Shirley Jaffe, une Américaine chez Matisse…
Deux expositions personnelles auront été consacrées à Shirley Jaffe (1923-2016) au musée Matisse de Nice. Celle-ci est cette fois organisée en partenariat avec le Centre Pompidou, Paris, et le Kunstmuseum Basel, à Bâle. L’exposition a été présentée du 20 avril au 29 août 2022 au Centre Pompidou sous le titre « Shirley Jaffe. Une Américaine à Paris » et du 25 mars au 30 juillet 2023 au Kunstmuseum Basel, sous le titre « Shirley Jaffe. Forme et expérience ».
- Shirley Jaffe, Paris, 2008 © Adagp -
Née en 1923 dans le New Jersey, Shirley Jaffe étudie à Cooper Union, à New York, qu’elle quitte pour Paris, où elle se fixe en 1949. À partir des années 1970, se développe son écriture personnelle aux contours ciselés. « Sa géométrie est bien ordonnée, mais savamment contrariée, toujours dévoyée, aléatoire en apparence, mais scrupuleusement dictée par une exigence implacable. »
Si Shirley Jaffe est matissienne, c’est bien lorsqu’elle affirme : « Ce que je voudrais, c’est que mes tableaux donnent de l’énergie et de l’imagination aux gens, qu’ils leur permettent de regarder sans préjuger. Qu’ils sachent qu’il y a quantité de routes différentes, de possibilités ouvertes. » Et puis, Shirley Jaffe fut pendant longtemps, entre 1966 et 1999, une artiste de la galerie Jean Fournier, qui réunissait nombre d’artistes tels que Simon Hantaï, Daniel Buren, Claude Viallat, Pierre Buraglio et bien d’autres, pour lesquels l’œuvre d’Henri Matisse était un référent important, surtout après la publication par Dominique Fourcade en 1972 des Écrits et propos sur l’art, qui circulaient beaucoup à la galerie.

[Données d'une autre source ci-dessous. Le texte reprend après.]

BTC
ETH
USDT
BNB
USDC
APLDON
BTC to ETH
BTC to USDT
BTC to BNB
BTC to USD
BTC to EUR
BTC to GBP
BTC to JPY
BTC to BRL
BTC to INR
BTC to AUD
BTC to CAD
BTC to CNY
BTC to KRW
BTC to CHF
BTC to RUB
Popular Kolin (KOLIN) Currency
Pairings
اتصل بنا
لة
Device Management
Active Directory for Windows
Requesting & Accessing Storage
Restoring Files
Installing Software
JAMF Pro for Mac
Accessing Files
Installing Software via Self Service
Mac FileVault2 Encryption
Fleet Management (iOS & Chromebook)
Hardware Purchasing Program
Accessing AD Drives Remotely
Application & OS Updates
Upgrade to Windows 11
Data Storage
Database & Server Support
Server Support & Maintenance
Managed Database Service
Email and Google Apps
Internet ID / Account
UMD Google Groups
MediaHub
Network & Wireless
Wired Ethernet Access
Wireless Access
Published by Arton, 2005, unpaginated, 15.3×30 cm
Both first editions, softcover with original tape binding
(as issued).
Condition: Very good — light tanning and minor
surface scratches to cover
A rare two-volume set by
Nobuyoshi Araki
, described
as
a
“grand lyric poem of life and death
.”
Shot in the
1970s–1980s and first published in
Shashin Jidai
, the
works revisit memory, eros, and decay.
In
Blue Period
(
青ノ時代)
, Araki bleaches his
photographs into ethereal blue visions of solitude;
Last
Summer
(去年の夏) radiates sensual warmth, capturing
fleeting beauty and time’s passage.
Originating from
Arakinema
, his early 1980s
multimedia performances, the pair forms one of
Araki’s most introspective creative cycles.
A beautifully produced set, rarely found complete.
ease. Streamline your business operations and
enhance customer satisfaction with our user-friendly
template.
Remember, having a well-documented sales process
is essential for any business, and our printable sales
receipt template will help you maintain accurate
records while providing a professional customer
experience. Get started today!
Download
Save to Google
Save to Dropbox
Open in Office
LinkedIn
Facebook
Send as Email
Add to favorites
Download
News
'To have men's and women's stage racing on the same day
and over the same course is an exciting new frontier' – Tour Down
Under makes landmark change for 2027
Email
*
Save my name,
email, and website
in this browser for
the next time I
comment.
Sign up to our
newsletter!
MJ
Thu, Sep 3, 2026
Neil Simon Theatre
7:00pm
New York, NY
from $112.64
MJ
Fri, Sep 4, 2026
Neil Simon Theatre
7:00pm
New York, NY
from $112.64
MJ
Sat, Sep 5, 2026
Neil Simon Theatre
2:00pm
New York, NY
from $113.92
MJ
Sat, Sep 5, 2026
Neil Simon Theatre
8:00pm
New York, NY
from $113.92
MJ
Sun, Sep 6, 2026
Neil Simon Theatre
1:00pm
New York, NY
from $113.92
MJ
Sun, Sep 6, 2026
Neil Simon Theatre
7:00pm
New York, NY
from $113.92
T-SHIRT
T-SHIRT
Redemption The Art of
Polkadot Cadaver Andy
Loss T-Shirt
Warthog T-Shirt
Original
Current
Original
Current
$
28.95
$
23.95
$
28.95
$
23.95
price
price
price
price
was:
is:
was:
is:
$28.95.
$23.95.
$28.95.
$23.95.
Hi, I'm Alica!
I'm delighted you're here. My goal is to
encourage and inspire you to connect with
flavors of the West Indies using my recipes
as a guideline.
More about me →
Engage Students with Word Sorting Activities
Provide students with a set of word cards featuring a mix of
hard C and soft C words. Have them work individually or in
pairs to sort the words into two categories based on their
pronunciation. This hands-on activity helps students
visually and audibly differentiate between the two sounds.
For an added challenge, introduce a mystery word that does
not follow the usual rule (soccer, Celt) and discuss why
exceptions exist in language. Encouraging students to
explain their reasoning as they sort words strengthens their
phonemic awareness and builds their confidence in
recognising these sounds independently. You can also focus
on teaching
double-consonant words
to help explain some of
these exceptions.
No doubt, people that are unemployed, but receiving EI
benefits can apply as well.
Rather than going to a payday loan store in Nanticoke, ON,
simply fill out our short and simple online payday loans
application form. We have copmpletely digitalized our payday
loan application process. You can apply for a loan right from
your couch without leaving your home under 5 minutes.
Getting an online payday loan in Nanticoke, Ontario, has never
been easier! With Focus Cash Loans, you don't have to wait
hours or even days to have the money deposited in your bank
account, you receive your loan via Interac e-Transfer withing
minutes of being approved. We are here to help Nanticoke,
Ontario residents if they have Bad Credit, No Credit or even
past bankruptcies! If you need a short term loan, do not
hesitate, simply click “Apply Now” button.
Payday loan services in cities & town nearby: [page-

Ces transformations à l’œil sont invisibles, ou presque, car Shirley efface et gratte, parfois recommence entièrement. « La contradiction fondamentale, explique-t-elle, est que je commence avec un système pour arriver à une sorte de système caché. » La procédure matissienne comporte cette même tension dans l’œuvre, dont la marche procède d’états successifs et de modifications parfois radicales : « La réaction d’une étape, précise-t-il, est aussi importante que le sujet. [...] À chaque étape, j’ai un équilibre, une conclusion. À la séance suivante, si je trouve qu’il y a une faiblesse dans mon ensemble, je me réintroduis dans mon tableau par cette faiblesse - je rentre par la brèche - et je reconçois le tout. Si bien que tout reprend du mouvement... » Merveilleux aveu de faiblesse qui nous laisse entrevoir ce qu’une artiste telle que Shirley Jaffe avait si bien perçu chez lui. CQFD !
- L’exposition est accompagnée d’un catalogue. Il réunit des textes de Svetlana Alpers, Claudine Grammont et Frédéric Paul ainsi qu’une interview inédite par Robert Kushner. Il est richement illustré par de nombreuses reproductions d’œuvres de Shirley Jaffe ainsi que des photographies d’archives inédites, 264 pages - 39 €.